Elizabeth Macarthur in old age. Source: https://blogs.hht.net.au/cook/happy-birthday-elizabeth-macarthur/

Elizabeth Macarthur in old age. Source: https://blogs.hht.net.au/cook/happy-birthday-elizabeth-macarthur/

Not actually today, obviously.

Elizabeth Macarthur the woman died almost 167 years ago, on 9 February 1850. She was eighty-three years old.

But today I wrote the paragraph in which Elizabeth dies, the final paragraph of the book really, and I felt strangely sad.

It’s been my job to make her come to life on the page and I’ve been working to do so for more years than I care to admit. Yet there she was, having a stroke and quietly dying at Watson’s Bay in the company of Emmeline, her youngest daughter and Dr Anderson, a long-time family friend. It was sad and I hope I can make my readers feel that same soft pang.

The other part of my sadness, though, was less easy to articulate.

For months I’ve been looking forward to reaching this point: to be able to write “and then she died. The End.” Which is not what I actually wrote, of course, but you see my point. It is The End. The end of the research (almost), the end of the first draft, the end of laying down the facts of Elizabeth’s long and interesting life.  Did you know that Ludwig Leichhardt called in to Elizabeth Farm for a visit? That Charles Darwin, when he visited Sydney as a young man, dined with Elizabeth’s nephew and his family? That Matthew Flinders was a personal friend?

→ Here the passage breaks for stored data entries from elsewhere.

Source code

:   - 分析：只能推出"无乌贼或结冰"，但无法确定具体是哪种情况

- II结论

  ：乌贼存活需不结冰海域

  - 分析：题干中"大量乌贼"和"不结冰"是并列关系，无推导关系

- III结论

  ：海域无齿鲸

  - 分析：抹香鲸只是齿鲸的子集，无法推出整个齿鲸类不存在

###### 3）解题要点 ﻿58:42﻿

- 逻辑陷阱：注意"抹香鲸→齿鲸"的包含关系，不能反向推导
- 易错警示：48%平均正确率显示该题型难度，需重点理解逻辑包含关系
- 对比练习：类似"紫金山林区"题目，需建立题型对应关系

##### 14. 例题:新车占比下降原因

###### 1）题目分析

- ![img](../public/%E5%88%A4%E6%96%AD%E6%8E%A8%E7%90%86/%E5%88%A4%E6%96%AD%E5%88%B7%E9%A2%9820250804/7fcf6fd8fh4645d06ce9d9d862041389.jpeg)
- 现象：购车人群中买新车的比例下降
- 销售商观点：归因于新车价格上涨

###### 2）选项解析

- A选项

It’s not as if the book is anywhere near finished. I still want to write an afterword that provides a brief overview of what happened to each of Elizabeth’s surviving children, and their descendants. I still need to work back through all the comments I’ve inserted along the way, little notes to myself saying [check this fact] or [insert some words here about X and Y] or [needs a chapter break here – revise]. I still definitely need to revise and rewrite and revise some more to ensure the whole thing flows with vigour and verve. And the footnotes – OMG the footnotes – have to be checked and consolidated and made consistent and turned into endnotes and a bibliography. What else? Oh yes, then I have to source the relevant maps and images of Elizabeth and her family and their homes (and obtaining the copyright permissions is entirely my responsibility).

Then, after all that, it goes to my editor at Text who will no doubt tell me it’s unpublishable, to try harder and to rewrite the whole thing.

So writing the paragraph where Elizabeth dies was going to be, I thought, a positive milestone. An important hurdle after which I’d find myself sort of in the home stretch. And it was – is – both positive and important.

But also sad.

Up until today I was sure I would feel relieved to finish this book.  But, even though I’m not finished yet, I’m no longer quite so sure.